● Problem details:
Retype the entries below exactly, but begin at the line containing "text_box [475, 724, 585, 787]" and end at the last line.

** Supplied records follows **

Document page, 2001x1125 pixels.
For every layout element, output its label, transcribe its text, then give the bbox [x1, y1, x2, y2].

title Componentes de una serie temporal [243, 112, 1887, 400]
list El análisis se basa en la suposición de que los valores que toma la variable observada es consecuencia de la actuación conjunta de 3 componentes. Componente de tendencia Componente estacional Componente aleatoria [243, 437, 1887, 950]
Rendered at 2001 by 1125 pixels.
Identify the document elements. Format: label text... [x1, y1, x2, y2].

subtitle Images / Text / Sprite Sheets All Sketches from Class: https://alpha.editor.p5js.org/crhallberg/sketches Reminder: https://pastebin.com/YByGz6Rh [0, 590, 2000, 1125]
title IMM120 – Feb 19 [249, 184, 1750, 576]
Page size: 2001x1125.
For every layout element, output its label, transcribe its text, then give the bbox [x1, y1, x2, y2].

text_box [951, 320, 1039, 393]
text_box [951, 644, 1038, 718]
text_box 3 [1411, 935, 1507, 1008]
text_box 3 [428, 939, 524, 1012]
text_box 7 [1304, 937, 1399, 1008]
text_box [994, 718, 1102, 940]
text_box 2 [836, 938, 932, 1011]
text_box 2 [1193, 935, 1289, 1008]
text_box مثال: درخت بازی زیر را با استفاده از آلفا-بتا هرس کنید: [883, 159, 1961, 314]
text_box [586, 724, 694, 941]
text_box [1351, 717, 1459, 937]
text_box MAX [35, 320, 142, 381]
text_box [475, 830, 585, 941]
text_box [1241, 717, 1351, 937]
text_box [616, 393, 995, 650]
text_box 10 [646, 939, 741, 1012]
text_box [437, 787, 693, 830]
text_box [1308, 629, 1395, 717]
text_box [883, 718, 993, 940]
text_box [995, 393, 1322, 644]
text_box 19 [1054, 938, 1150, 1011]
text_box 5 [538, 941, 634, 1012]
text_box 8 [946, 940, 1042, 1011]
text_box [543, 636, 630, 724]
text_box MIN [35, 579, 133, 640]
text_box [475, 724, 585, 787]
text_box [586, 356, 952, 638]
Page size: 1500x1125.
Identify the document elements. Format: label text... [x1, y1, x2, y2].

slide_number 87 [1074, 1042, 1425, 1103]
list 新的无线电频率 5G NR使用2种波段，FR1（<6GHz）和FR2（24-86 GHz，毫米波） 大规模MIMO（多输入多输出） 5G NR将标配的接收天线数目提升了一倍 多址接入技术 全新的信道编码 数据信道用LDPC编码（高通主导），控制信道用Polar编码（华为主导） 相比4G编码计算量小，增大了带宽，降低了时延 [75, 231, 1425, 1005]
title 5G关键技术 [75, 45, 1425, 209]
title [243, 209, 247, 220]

** End of Supplied records **

● Answer box:
text_box [475, 724, 585, 787]
text_box [586, 356, 952, 638]
Page size: 1500x1125.
Identify the document elements. Format: label text... [x1, y1, x2, y2].

slide_number 87 [1074, 1042, 1425, 1103]
list 新的无线电频率 5G NR使用2种波段，FR1（<6GHz）和FR2（24-86 GHz，毫米波） 大规模MIMO（多输入多输出） 5G NR将标配的接收天线数目提升了一倍 多址接入技术 全新的信道编码 数据信道用LDPC编码（高通主导），控制信道用Polar编码（华为主导） 相比4G编码计算量小，增大了带宽，降低了时延 [75, 231, 1425, 1005]
title 5G关键技术 [75, 45, 1425, 209]
title [243, 209, 247, 220]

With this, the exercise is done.